--- Start of RECORDS FOR THE EXERCISE ---

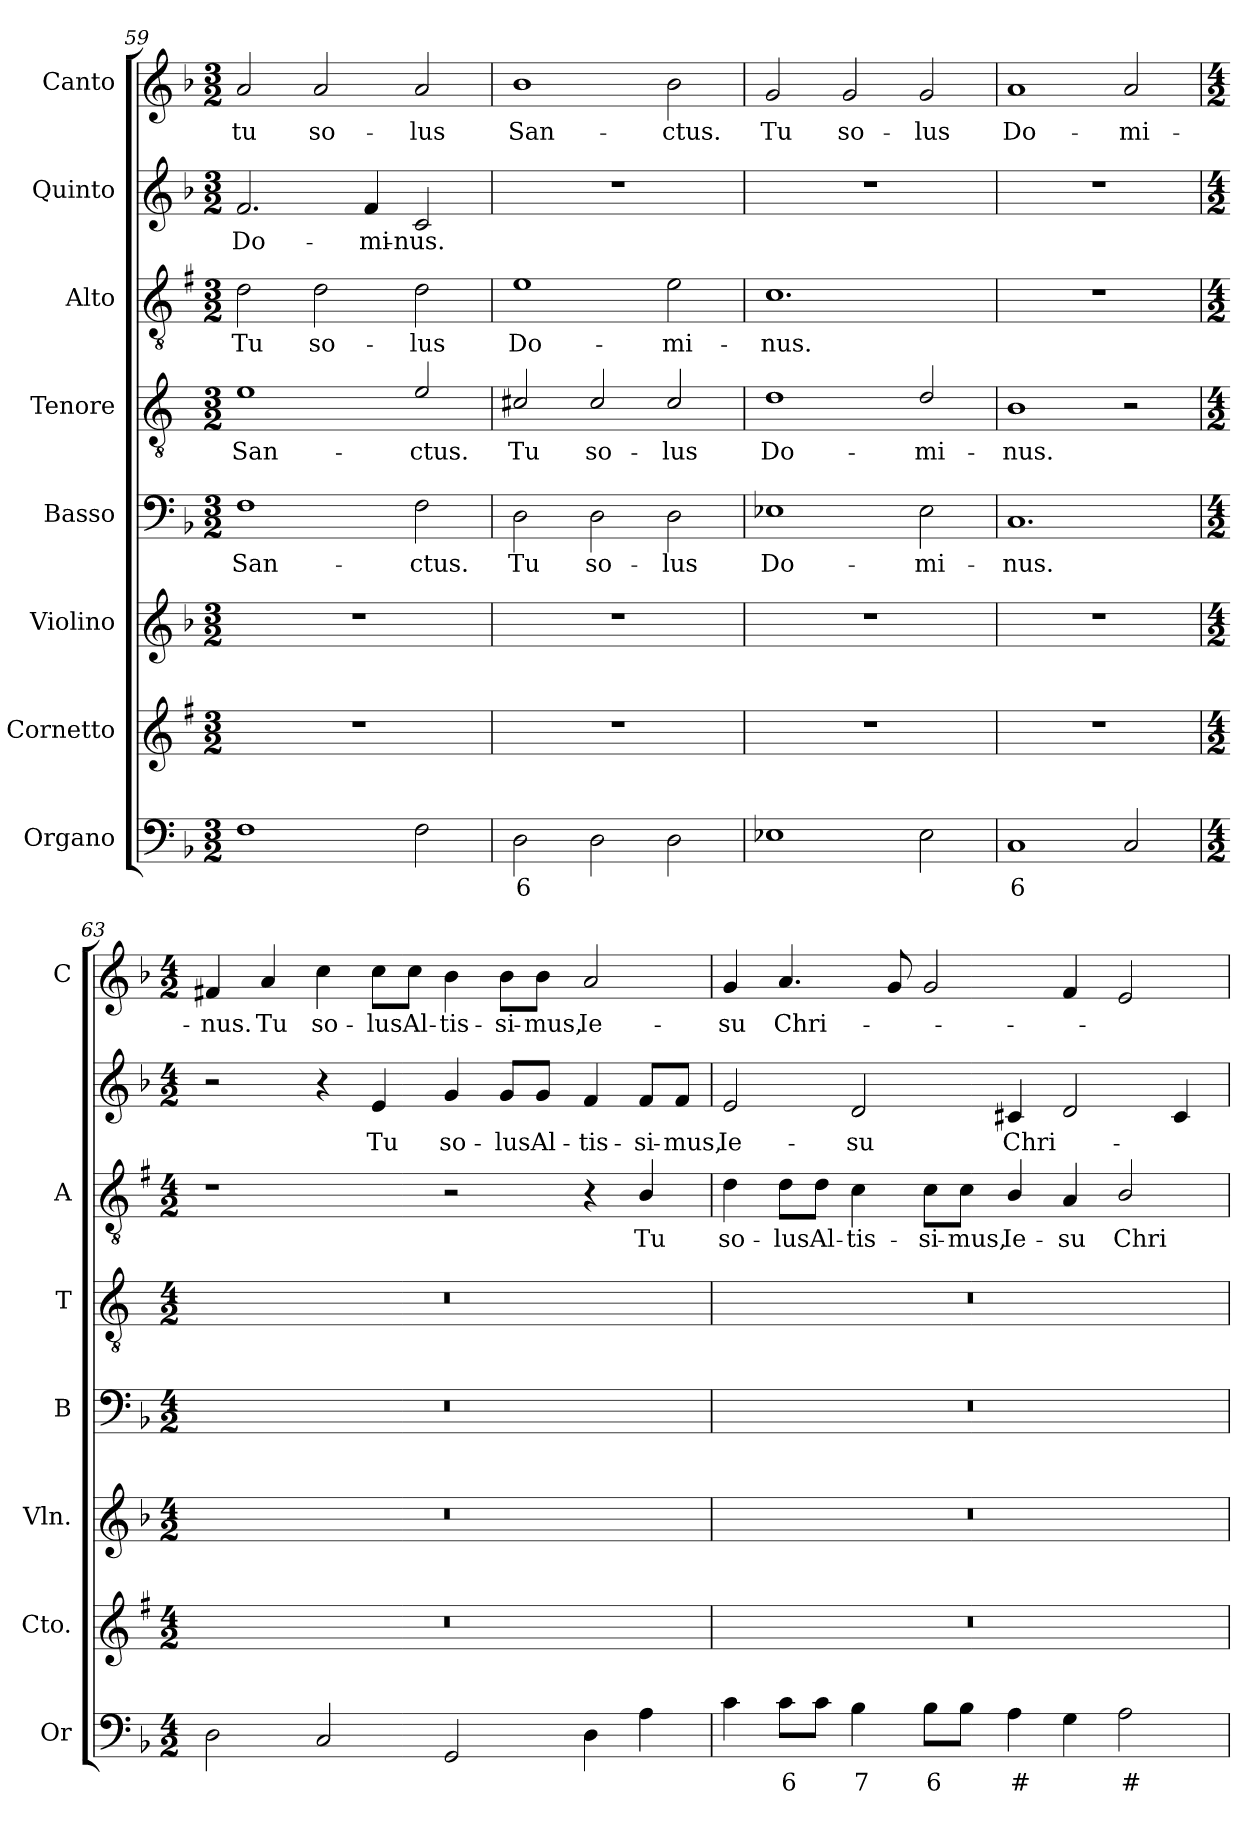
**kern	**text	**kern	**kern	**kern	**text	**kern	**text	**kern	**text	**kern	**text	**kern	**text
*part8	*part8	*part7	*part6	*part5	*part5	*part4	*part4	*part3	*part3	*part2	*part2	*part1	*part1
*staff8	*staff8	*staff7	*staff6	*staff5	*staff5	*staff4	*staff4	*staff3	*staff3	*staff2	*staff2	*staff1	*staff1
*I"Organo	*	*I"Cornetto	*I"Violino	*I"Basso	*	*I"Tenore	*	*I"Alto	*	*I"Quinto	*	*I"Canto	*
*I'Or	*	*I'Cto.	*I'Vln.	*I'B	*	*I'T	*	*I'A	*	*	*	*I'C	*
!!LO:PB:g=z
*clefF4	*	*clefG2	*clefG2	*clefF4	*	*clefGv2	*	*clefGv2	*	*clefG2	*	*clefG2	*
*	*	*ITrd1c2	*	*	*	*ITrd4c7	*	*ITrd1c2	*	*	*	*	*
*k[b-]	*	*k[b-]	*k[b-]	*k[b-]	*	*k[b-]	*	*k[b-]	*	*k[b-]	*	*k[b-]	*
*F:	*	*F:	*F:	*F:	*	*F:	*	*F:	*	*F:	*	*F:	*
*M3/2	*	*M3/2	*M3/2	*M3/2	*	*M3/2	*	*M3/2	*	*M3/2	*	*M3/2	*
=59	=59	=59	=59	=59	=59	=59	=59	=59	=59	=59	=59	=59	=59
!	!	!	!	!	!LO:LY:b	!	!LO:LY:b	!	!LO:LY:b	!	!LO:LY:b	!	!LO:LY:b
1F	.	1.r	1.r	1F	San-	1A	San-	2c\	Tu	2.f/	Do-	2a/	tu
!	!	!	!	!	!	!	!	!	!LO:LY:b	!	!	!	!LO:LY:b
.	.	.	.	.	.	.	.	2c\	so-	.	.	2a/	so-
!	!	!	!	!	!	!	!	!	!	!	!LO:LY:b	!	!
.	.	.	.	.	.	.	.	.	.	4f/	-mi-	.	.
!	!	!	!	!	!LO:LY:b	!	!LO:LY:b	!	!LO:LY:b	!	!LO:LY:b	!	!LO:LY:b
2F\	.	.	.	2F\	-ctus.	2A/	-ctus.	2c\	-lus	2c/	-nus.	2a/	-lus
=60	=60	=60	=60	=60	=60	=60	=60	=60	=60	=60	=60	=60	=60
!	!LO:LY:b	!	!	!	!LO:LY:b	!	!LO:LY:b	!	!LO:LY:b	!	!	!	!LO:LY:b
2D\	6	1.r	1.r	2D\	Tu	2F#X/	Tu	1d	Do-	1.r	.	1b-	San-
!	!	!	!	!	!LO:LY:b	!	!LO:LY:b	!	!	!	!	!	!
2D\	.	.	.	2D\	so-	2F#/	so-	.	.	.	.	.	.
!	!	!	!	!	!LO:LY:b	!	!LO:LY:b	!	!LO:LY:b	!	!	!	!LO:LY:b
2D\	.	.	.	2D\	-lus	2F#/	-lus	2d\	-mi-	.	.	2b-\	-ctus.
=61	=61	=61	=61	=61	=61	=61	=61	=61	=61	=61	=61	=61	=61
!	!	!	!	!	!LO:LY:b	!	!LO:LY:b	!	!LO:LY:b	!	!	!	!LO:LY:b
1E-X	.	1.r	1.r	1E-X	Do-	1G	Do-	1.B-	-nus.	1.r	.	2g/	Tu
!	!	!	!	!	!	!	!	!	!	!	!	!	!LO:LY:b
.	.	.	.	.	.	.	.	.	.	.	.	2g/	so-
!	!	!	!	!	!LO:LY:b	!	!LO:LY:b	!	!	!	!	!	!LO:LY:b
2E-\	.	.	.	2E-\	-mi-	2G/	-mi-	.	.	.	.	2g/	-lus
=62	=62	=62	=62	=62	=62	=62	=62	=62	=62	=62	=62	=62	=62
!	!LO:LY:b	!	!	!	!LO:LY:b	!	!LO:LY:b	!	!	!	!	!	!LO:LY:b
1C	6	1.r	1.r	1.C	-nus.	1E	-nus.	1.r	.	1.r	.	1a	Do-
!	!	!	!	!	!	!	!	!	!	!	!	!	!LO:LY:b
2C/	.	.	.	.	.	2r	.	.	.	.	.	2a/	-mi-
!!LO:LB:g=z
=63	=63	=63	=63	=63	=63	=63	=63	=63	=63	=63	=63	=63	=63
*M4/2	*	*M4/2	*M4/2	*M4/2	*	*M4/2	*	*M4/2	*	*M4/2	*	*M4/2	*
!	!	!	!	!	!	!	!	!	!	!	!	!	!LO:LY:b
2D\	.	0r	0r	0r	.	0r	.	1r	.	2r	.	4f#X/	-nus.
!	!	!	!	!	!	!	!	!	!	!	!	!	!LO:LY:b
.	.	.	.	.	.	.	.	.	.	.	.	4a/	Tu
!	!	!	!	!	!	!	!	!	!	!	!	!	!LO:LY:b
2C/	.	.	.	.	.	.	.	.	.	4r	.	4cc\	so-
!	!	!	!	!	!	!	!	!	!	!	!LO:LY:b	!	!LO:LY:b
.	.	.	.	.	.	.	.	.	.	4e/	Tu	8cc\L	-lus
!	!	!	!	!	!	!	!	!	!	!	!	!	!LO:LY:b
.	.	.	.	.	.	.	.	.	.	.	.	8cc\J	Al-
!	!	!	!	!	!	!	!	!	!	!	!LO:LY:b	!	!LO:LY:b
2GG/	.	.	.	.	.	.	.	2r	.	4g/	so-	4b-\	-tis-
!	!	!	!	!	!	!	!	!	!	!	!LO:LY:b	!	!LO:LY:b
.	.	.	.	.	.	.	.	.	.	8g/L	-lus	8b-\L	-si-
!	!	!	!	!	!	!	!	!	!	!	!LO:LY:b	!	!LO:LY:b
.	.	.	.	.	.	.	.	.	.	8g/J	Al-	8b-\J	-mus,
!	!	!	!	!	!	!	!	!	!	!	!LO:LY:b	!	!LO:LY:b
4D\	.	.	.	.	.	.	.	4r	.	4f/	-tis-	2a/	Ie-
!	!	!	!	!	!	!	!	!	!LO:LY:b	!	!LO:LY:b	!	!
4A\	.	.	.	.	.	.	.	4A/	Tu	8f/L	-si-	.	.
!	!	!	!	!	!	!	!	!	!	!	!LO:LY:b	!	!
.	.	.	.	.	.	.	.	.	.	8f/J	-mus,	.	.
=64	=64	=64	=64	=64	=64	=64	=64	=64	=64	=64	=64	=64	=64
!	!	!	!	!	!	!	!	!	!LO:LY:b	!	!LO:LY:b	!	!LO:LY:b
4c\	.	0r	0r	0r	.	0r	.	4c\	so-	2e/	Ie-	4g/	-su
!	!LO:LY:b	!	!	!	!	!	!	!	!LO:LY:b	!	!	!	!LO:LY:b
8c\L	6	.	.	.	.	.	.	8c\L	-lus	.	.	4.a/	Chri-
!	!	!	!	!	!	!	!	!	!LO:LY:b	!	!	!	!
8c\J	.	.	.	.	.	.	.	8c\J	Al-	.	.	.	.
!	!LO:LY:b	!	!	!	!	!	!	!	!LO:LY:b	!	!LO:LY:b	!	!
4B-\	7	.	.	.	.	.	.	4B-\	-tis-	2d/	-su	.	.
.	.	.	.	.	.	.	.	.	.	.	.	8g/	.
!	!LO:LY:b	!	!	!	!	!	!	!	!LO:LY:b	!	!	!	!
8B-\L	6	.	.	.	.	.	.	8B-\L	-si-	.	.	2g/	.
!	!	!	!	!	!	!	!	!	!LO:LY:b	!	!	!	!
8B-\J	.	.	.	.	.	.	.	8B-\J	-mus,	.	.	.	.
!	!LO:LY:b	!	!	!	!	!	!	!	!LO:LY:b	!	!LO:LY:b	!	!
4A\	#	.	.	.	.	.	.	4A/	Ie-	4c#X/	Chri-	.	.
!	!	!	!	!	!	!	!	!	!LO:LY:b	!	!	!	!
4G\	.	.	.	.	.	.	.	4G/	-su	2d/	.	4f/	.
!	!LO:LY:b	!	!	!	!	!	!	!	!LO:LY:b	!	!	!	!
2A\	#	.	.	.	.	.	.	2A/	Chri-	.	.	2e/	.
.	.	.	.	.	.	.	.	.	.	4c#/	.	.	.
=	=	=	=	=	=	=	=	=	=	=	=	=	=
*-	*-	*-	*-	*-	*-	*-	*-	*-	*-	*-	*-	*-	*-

--- End of RECORDS FOR THE EXERCISE ---
--- Start of RECORDS FOR THE EXERCISE ---

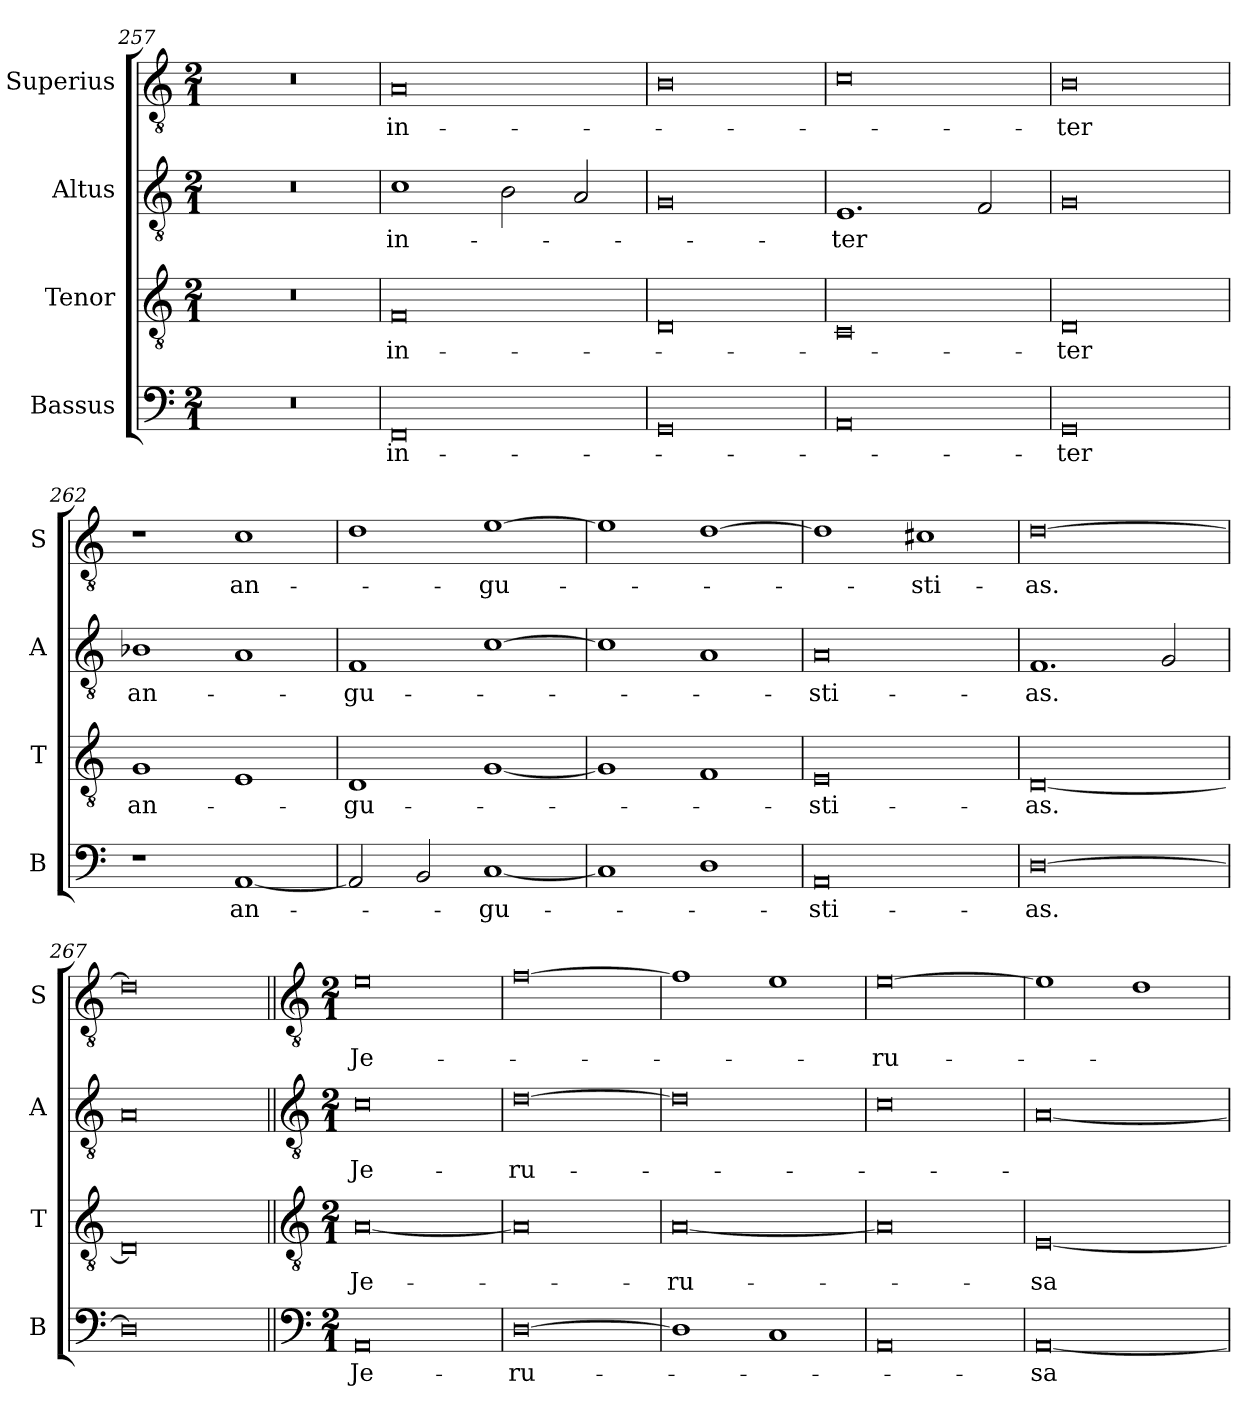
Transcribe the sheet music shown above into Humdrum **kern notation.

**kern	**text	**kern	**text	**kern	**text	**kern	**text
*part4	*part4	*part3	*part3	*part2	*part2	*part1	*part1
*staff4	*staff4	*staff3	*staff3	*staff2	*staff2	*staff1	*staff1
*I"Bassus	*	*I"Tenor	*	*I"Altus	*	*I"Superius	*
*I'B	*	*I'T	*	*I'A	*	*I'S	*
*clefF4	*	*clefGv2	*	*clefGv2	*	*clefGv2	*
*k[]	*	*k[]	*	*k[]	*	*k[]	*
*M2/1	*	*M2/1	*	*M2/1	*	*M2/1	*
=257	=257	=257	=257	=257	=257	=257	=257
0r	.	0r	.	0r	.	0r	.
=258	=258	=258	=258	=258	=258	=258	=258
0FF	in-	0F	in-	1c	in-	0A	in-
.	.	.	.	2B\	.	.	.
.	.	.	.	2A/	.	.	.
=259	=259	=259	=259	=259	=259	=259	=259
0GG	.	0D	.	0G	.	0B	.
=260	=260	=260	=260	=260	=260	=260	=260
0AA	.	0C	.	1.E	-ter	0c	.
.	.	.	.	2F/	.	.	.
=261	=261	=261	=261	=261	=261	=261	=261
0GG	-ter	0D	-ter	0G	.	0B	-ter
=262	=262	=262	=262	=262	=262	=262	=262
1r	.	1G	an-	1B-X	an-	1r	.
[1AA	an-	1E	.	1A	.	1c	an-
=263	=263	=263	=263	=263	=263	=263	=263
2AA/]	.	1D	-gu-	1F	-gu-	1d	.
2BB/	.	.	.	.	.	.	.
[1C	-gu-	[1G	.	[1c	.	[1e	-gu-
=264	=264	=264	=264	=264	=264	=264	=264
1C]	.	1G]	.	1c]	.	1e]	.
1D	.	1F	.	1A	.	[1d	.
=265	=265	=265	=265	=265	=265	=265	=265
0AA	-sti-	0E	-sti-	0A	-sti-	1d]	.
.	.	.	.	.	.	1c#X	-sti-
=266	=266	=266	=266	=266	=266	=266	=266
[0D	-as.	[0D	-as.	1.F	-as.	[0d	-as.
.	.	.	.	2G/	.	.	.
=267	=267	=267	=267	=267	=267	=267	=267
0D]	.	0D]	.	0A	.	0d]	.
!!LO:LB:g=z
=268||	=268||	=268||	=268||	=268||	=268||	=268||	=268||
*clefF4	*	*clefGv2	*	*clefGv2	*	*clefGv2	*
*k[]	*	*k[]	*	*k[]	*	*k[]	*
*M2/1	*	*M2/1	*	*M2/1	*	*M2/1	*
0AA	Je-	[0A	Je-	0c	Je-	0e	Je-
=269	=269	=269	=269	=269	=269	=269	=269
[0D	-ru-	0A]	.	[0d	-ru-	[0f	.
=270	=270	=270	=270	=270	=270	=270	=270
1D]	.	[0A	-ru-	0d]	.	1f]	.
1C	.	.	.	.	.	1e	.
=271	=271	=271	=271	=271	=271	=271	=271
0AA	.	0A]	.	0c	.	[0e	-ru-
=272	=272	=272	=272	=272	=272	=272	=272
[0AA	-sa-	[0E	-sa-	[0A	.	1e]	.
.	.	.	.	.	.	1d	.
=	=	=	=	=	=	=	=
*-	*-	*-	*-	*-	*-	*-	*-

--- End of RECORDS FOR THE EXERCISE ---

▶ **WHAT TO PRODUCE**
Return each line of the data above that contains the string "kern". Matching is case-sensitive.

▶ **ANSWER BELOW**
**kern	**text	**kern	**kern	**kern	**text	**kern	**text	**kern	**text	**kern	**text	**kern	**text
Transcribe the sheet music shown above into Humdrum **kern notation.
**kern	**text	**kern	**text	**kern	**text	**kern	**text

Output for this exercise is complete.